Why does gold fall in a situation where the risk of escalating military conflict is rising? The answer is simple: the sharp rise in energy prices, which is likely to continue since, even while continuing diplomatic negotiations, the US has sent thousands of troops to the region for a ground invasion, leads to a significant increase in inflationary pressure worldwide, forcing central banks, including the Fed, to actively raise interest rates. High interest rates always negatively affect gold prices, making it a less attractive asset.
Since the beginning of the war, which has lasted almost a month, the price of gold has fallen nearly 15%, typically moving in tandem with stocks and inversely to oil. The sharp rise in energy prices has heightened inflation risk and led investors to bet that central banks will keep interest rates unchanged or raise them. As I mentioned above, this creates obstacles for non-yielding precious metals.

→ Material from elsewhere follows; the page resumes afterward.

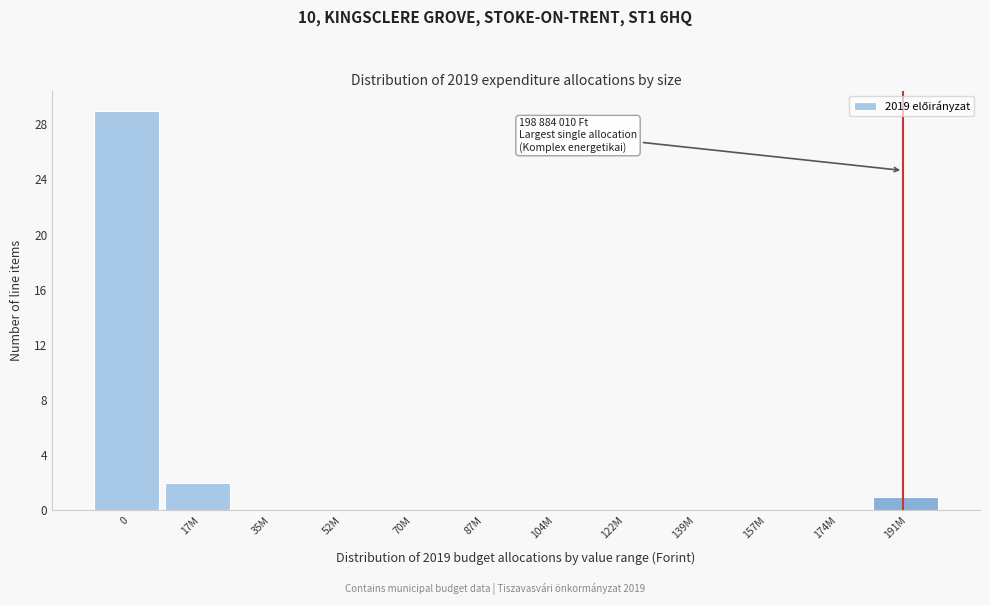

Reading left to right, extract all data points from this chart.

0=29	17M=2	35M=0	52M=0	70M=0	87M=0	104M=0	122M=0	139M=0	157M=0	174M=0	191M=1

The prospect of a Federal Reserve interest rate hike may be tempered by the risk of an economic downturn in the US due to a prolonged war. Many economists are already lowering their forecasts for the US economy this year while raising inflation and unemployment forecasts, thus increasing the likelihood of a recession.
According to data, about 85 tons of gold have been purchased from exchange-traded funds since the war began. Even at $4500 per ounce, another 83 tons remain unprofitable and therefore vulnerable to liquidation.
As for the current technical picture of gold, buyers need to reclaim the nearest resistance at $4481. This will enable targeting $4531, above which it will be quite difficult to break through. The farthest target will be around $4591. In the case of a decline in gold prices, bears will attempt to take control of $4432. Should this succeed, breaking through this range will deliver a serious blow to bullish positions and push gold down to a low of $4372, with a prospect of falling to $4304.